Which other airlines and airports offer biometric checks?
In November 2020, Lufthansa became the first airline to install Star Alliance’s biometric facial-scanning service at boarding and security gates at Frankfurt and Munich airports.
Star Alliance states on its website: “Passengers enrol only once and can then use the service with any participating airline at any participating airport. Once registered, they can pass through both security access and boarding gates in a touchless manner – an important health and hygiene safety measure in times of Covid-19. In future, this service will be extended to other airport touchpoints, such as baggage drop and VIP lounges.”
In December 2020, Air Canada launched facial-recognition-based biometric boarding for flights from the US to Canada. The technology is available for travellers departing San Francisco International airport with plans to progressively roll it out for customers at other US airports where the airline operates.
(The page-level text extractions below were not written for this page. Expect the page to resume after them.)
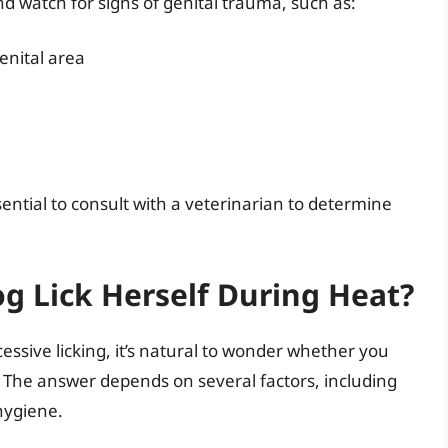
and watch for signs of genital trauma, such as:
enital area
sential to consult with a veterinarian to determine
g Lick Herself During Heat?
cessive licking, it’s natural to wonder whether you
t. The answer depends on several factors, including
 hygiene.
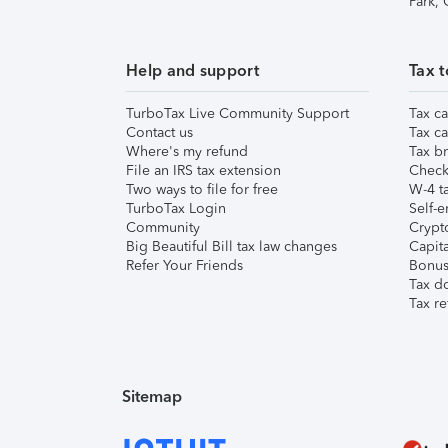
Park,
Help and support
Tax t
TurboTax Live Community Support
Tax ca
Contact us
Tax ca
Where's my refund
Tax br
File an IRS tax extension
Check 
Two ways to file for free
W-4 ta
TurboTax Login
Self-e
Community
Crypto
Big Beautiful Bill tax law changes
Capita
Refer Your Friends
Bonus 
Tax d
Tax re
Sitemap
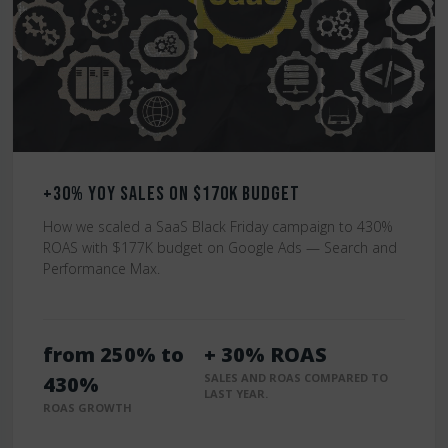
+30% YoY Sales on $170K Budget
How we scaled a SaaS Black Friday campaign to 430%
ROAS with $177K budget on Google Ads — Search and
Performance Max.
from 250% to
+ 30% ROAS
SALES AND ROAS COMPARED TO
430%
LAST YEAR.
ROAS GROWTH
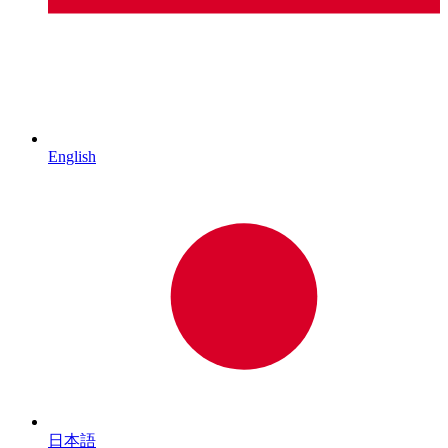
English
日本語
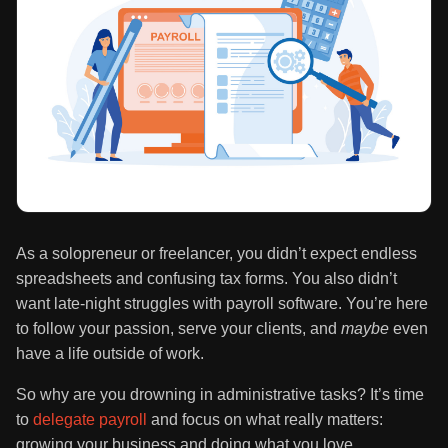
As a solopreneur or freelancer, you didn’t expect endless
spreadsheets and confusing tax forms. You also didn’t
want late-night struggles with payroll software. You’re here
to follow your passion, serve your clients, and
maybe
even
have a life outside of work.
So why are you drowning in administrative tasks? It’s time
to
delegate payroll
and focus on what really matters:
growing your business and doing what you love.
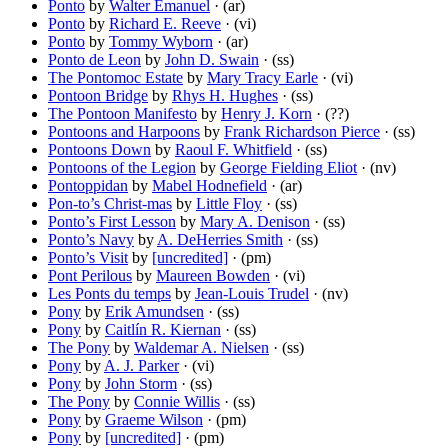
Ponto
by
Walter Emanuel
· (ar)
Ponto
by
Richard E. Reeve
· (vi)
Ponto
by
Tommy Wyborn
· (ar)
Ponto de Leon
by
John D. Swain
· (ss)
The Pontomoc Estate
by
Mary Tracy Earle
· (vi)
Pontoon Bridge
by
Rhys H. Hughes
· (ss)
The Pontoon Manifesto
by
Henry J. Korn
· (??)
Pontoons and Harpoons
by
Frank Richardson Pierce
· (ss)
Pontoons Down
by
Raoul F. Whitfield
· (ss)
Pontoons of the Legion
by
George Fielding Eliot
· (nv)
Pontoppidan
by
Mabel Hodnefield
· (ar)
Pon-to’s Christ-mas
by
Little Floy
· (ss)
Ponto’s First Lesson
by
Mary A. Denison
· (ss)
Ponto’s Navy
by
A. DeHerries Smith
· (ss)
Ponto’s Visit
by
[uncredited]
· (pm)
Pont Perilous
by
Maureen Bowden
· (vi)
Les Ponts du temps
by
Jean-Louis Trudel
· (nv)
Pony
by
Erik Amundsen
· (ss)
Pony
by
Caitlín R. Kiernan
· (ss)
The Pony
by
Waldemar A. Nielsen
· (ss)
Pony
by
A. J. Parker
· (vi)
Pony
by
John Storm
· (ss)
The Pony
by
Connie Willis
· (ss)
Pony
by
Graeme Wilson
· (pm)
Pony
by
[uncredited]
· (pm)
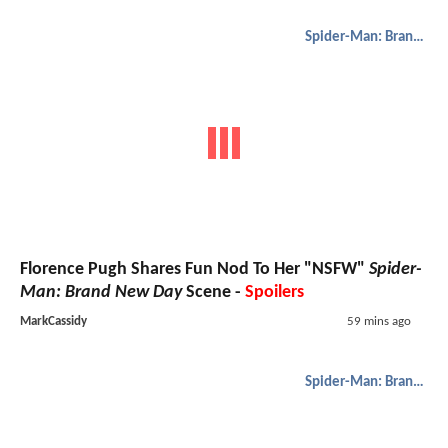
Spider-Man: Brand New Day
Florence Pugh Shares Fun Nod To Her "NSFW"
Spider-
Man: Brand New Day
Scene -
Spoilers
MarkCassidy
59 mins ago
Spider-Man: Brand New Day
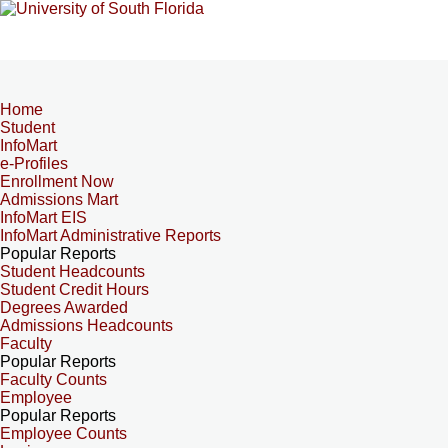
Home
Student
InfoMart
e-Profiles
Enrollment Now
Admissions Mart
InfoMart EIS
InfoMart Administrative Reports
Popular Reports
Student Headcounts
Student Credit Hours
Degrees Awarded
Admissions Headcounts
Faculty
Popular Reports
Faculty Counts
Employee
Popular Reports
Employee Counts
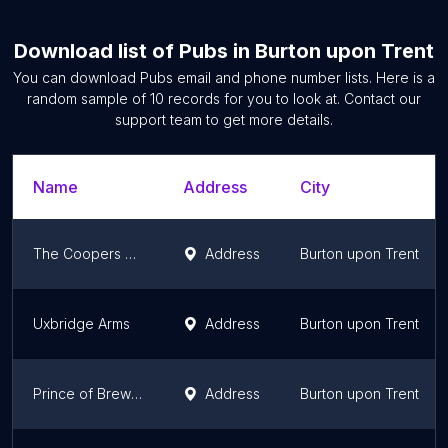
Download list of
Pubs
in
Burton upon Trent
You can download
Pubs
email and phone number lists. Here is a
random sample of
10
records for you to look at. Contact our
support team to get more details.
Name
Address
City
The Coopers Tavern
Address
Burton upon Trent
Uxbridge Arms
Address
Burton upon Trent
Prince of Brewers
Address
Burton upon Trent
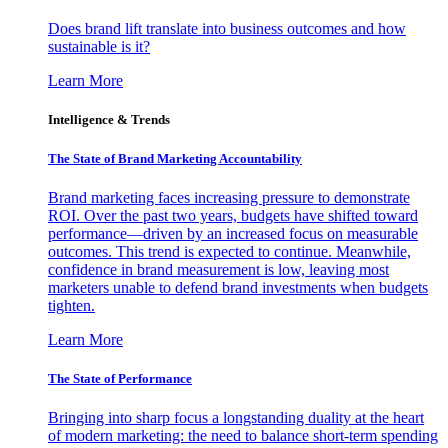
Does brand lift translate into business outcomes and how
sustainable is it?
Learn More
Intelligence & Trends
The State of Brand Marketing Accountability
Brand marketing faces increasing pressure to demonstrate
ROI. Over the past two years, budgets have shifted toward
performance—driven by an increased focus on measurable
outcomes. This trend is expected to continue. Meanwhile,
confidence in brand measurement is low, leaving most
marketers unable to defend brand investments when budgets
tighten.
Learn More
The State of Performance
Bringing into sharp focus a longstanding duality at the heart
of modern marketing: the need to balance short-term spending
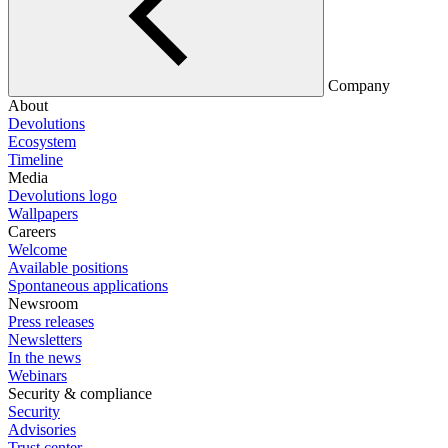
Company
About
Devolutions
Ecosystem
Timeline
Media
Devolutions logo
Wallpapers
Careers
Welcome
Available positions
Spontaneous applications
Newsroom
Press releases
Newsletters
In the news
Webinars
Security & compliance
Security
Advisories
Trust center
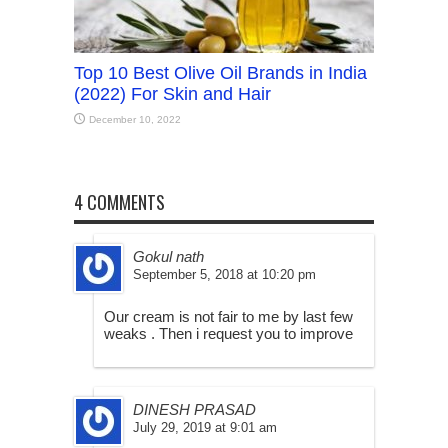
Top 10 Best Olive Oil Brands in India
(2022) For Skin and Hair
December 10, 2022
4 COMMENTS
Gokul nath
September 5, 2018 at 10:20 pm
Our cream is not fair to me by last few
weaks . Then i request you to improve
DINESH PRASAD
July 29, 2019 at 9:01 am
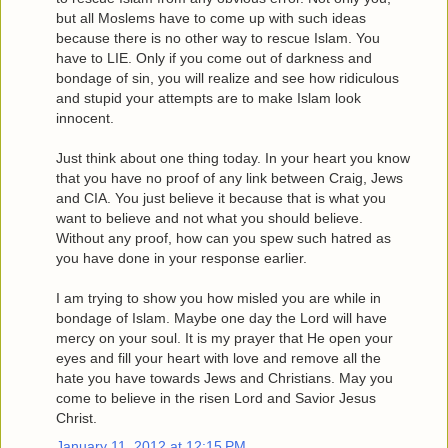
but all Moslems have to come up with such ideas
because there is no other way to rescue Islam. You
have to LIE. Only if you come out of darkness and
bondage of sin, you will realize and see how ridiculous
and stupid your attempts are to make Islam look
innocent.
Just think about one thing today. In your heart you know
that you have no proof of any link between Craig, Jews
and CIA. You just believe it because that is what you
want to believe and not what you should believe.
Without any proof, how can you spew such hatred as
you have done in your response earlier.
I am trying to show you how misled you are while in
bondage of Islam. Maybe one day the Lord will have
mercy on your soul. It is my prayer that He open your
eyes and fill your heart with love and remove all the
hate you have towards Jews and Christians. May you
come to believe in the risen Lord and Savior Jesus
Christ.
January 11, 2012 at 12:15 PM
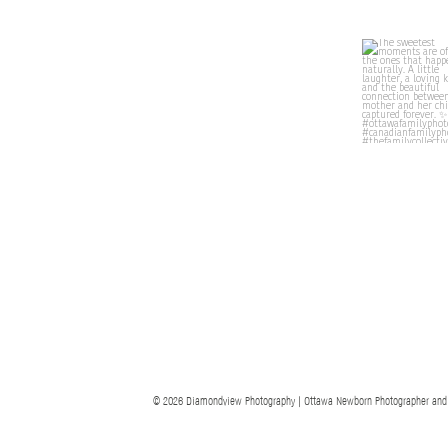
© 2026 Diamondview Photography | Ottawa Newborn Photographer and Ott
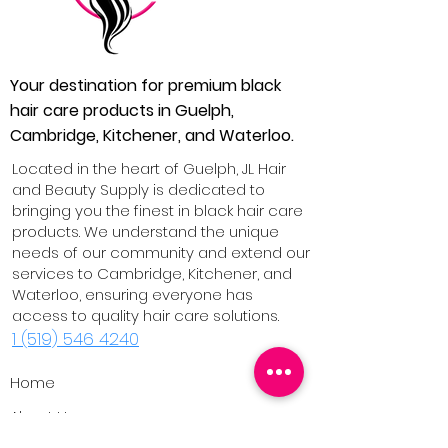
Your destination for premium black
hair care products in Guelph,
Cambridge, Kitchener, and Waterloo.
Located in the heart of Guelph, JL Hair
and Beauty Supply is dedicated to
bringing you the finest in black hair care
products. We understand the unique
needs of our community and extend our
services to Cambridge, Kitchener, and
Waterloo, ensuring everyone has
access to quality hair care solutions.
1 (519) 546 4240
Home
About Us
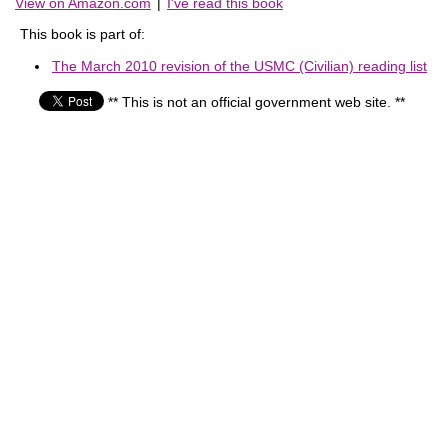
View on Amazon.com
|
I've read this book
This book is part of:
The March 2010 revision of the USMC (Civilian) reading list
** This is not an official government web site. **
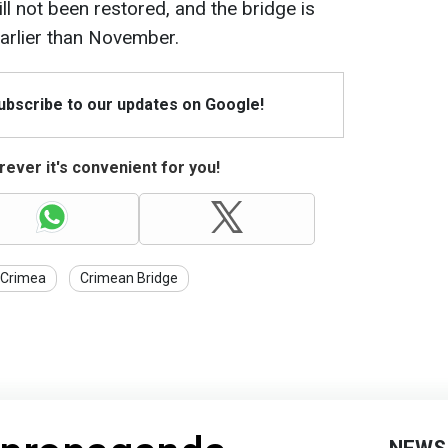
till not been restored, and the bridge is
arlier than November.
Subscribe to our updates on Google!
ever it's convenient for you!
Crimea
Crimean Bridge
NEWS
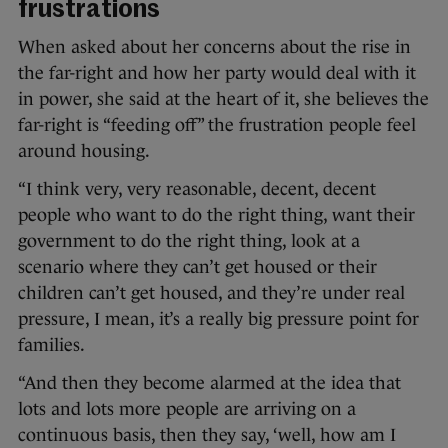
frustrations
When asked about her concerns about the rise in
the far-right and how her party would deal with it
in power, she said at the heart of it, she believes the
far-right is “feeding off” the frustration people feel
around housing.
“I think very, very reasonable, decent, decent
people who want to do the right thing, want their
government to do the right thing, look at a
scenario where they can’t get housed or their
children can’t get housed, and they’re under real
pressure, I mean, it’s a really big pressure point for
families.
“And then they become alarmed at the idea that
lots and lots more people are arriving on a
continuous basis, then they say, ‘well, how am I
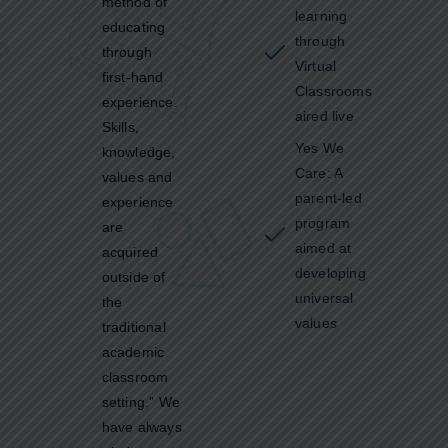
method of
learning
educating
through
through
Virtual
first-hand
Classrooms
experience.
aired live
Skills,
Yes We
knowledge,
Care: A
values and
parent-led
experience
program
are
aimed at
acquired
developing
outside of
universal
the
values
traditional
academic
classroom
setting.” We
have always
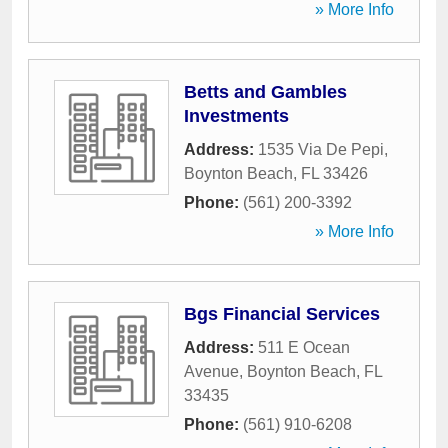
» More Info
Betts and Gambles
Investments
Address:
1535 Via De Pepi
,
Boynton Beach
,
FL
33426
Phone:
(561) 200-3392
» More Info
Bgs Financial Services
Address:
511 E Ocean
Avenue
,
Boynton Beach
,
FL
33435
Phone:
(561) 910-6208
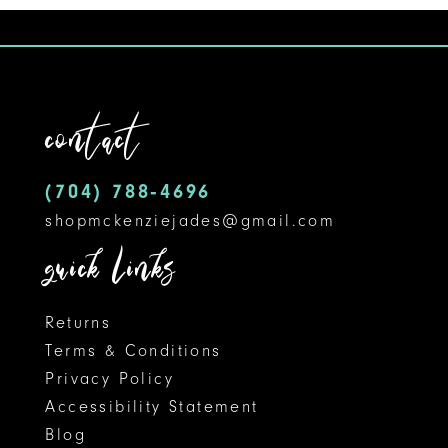
9
10
11
contact
12
(704) 788‑4696
13
shopmckenziejades@gmail.com
14
quick links
Returns
Terms & Conditions
Privacy Policy
Accessibility Statement
Blog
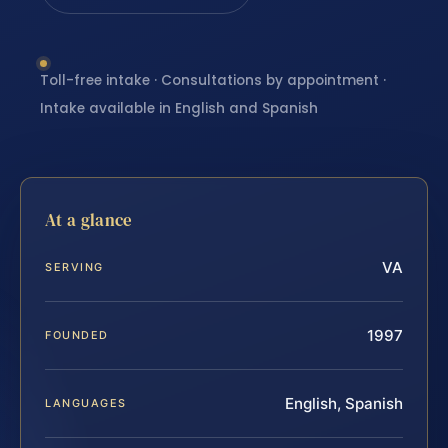
Toll-free intake · Consultations by appointment ·
Intake available in English and Spanish
At a glance
VA
SERVING
1997
FOUNDED
English, Spanish
LANGUAGES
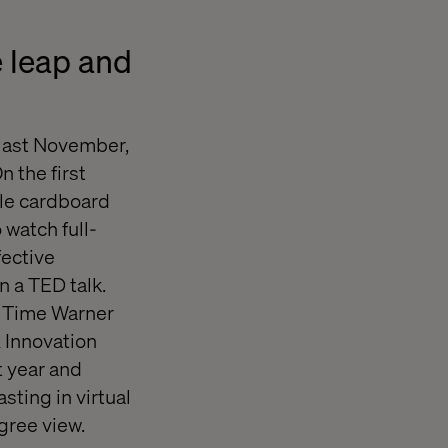
 leap and
last November,
 the first
le cardboard
watch full-
fective
n a TED talk.
, Time Warner
x Innovation
 year and
sting in virtual
gree view.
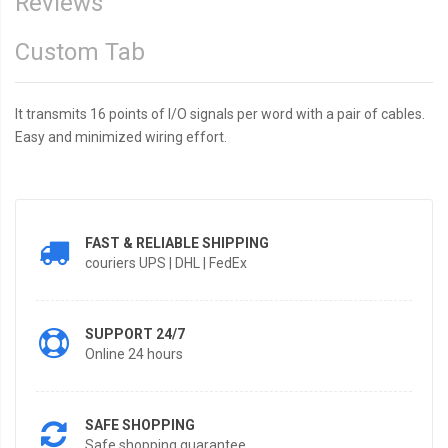
Reviews
Custom Tab
It transmits 16 points of I/O signals per word with a pair of cables.
Easy and minimized wiring effort.
FAST & RELIABLE SHIPPING
couriers UPS | DHL | FedEx
SUPPORT 24/7
Online 24 hours
SAFE SHOPPING
Safe shopping guarantee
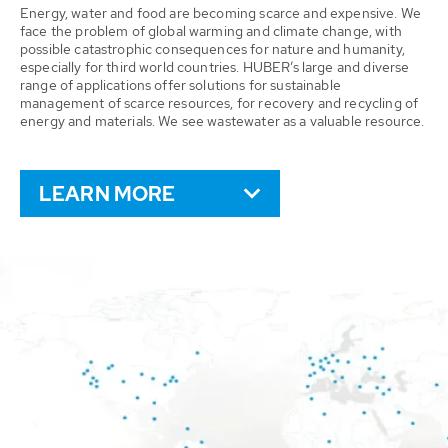
Energy, water and food are becoming scarce and expensive. We
face the problem of global warming and climate change, with
possible catastrophic consequences for nature and humanity,
especially for third world countries. HUBER’s large and diverse
range of applications offer solutions for sustainable
management of scarce resources, for recovery and recycling of
energy and materials. We see wastewater as a valuable resource.
LEARN MORE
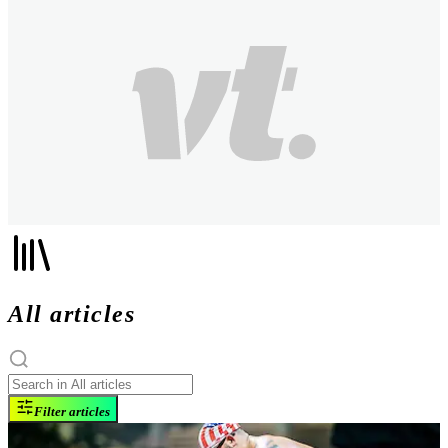
All articles
Filter articles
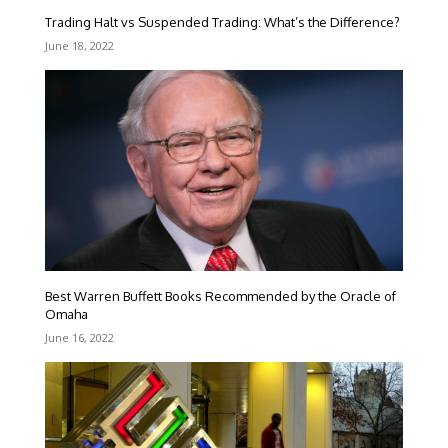
Trading Halt vs Suspended Trading: What’s the Difference?
June 18, 2022
Best Warren Buffett Books Recommended by the Oracle of
Omaha
June 16, 2022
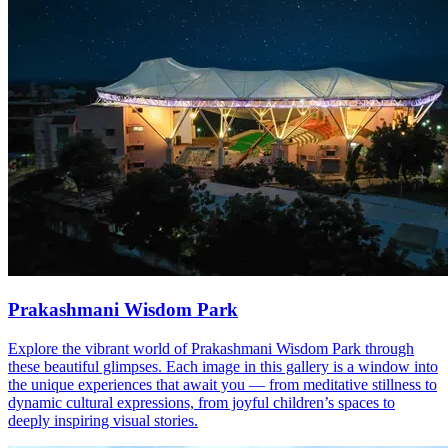
Prakashmani Wisdom Park
Explore the vibrant world of Prakashmani Wisdom Park through
these beautiful glimpses. Each image in this gallery is a window into
the unique experiences that await you — from meditative stillness to
dynamic cultural expressions, from joyful children’s spaces to
deeply inspiring visual stories.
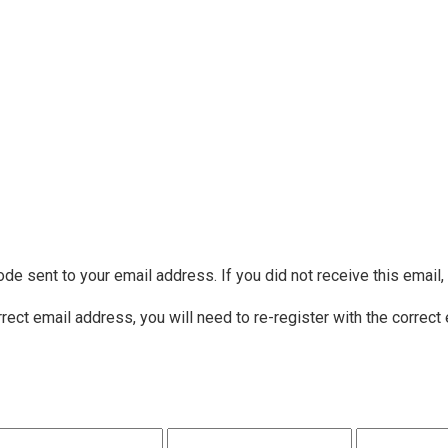
ode sent to your email address. If you did not receive this email
rrect email address, you will need to re-register with the correct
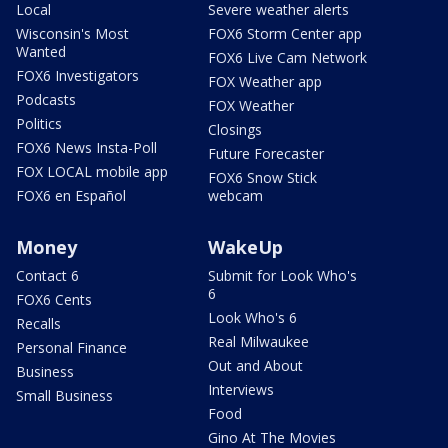
Local
Severe weather alerts
Wisconsin's Most
FOX6 Storm Center app
Wanted
FOX6 Live Cam Network
FOX6 Investigators
FOX Weather app
Podcasts
FOX Weather
Politics
Closings
FOX6 News Insta-Poll
Future Forecaster
FOX LOCAL mobile app
FOX6 Snow Stick
FOX6 en Español
webcam
Money
WakeUp
Contact 6
Submit for Look Who's
6
FOX6 Cents
Look Who's 6
Recalls
Real Milwaukee
Personal Finance
Out and About
Business
Interviews
Small Business
Food
Gino At The Movies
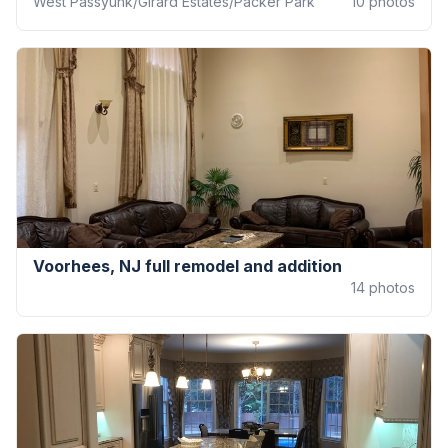
West Passyunk/Girard Estates/Packer Park
10
photos
Voorhees, NJ full remodel and addition
14
photos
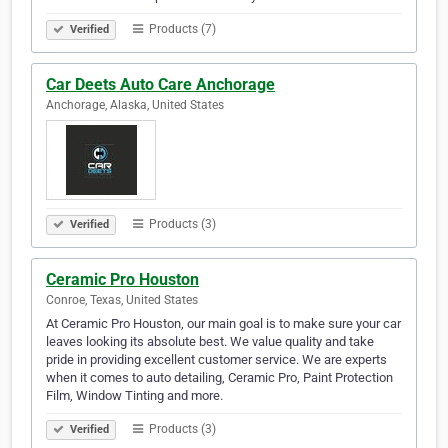
Products (7)
Verified
Car Deets Auto Care Anchorage
Anchorage, Alaska, United States
Products (3)
Verified
Ceramic Pro Houston
Conroe, Texas, United States
At Ceramic Pro Houston, our main goal is to make sure your car
leaves looking its absolute best. We value quality and take
pride in providing excellent customer service. We are experts
when it comes to auto detailing, Ceramic Pro, Paint Protection
Film, Window Tinting and more.
Products (3)
Verified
At the same time, Taiwan’s EVA Air joined the US Customs Border Protection’s biometrics exit programme. Passengers departing San Francisco on the Star Alliance carrier can now board aircraft simply by having their faces scanned instead of showing documentation.
At the moment, the biometrics exit programme is deployed at 20 US airports. It securely matches passengers’ faces with their passport or visa photo. EVA Air is planning to also roll out biometric boarding at five other US airports it flies into, including Chicago, Houston, Los Angeles, New York and Seattle.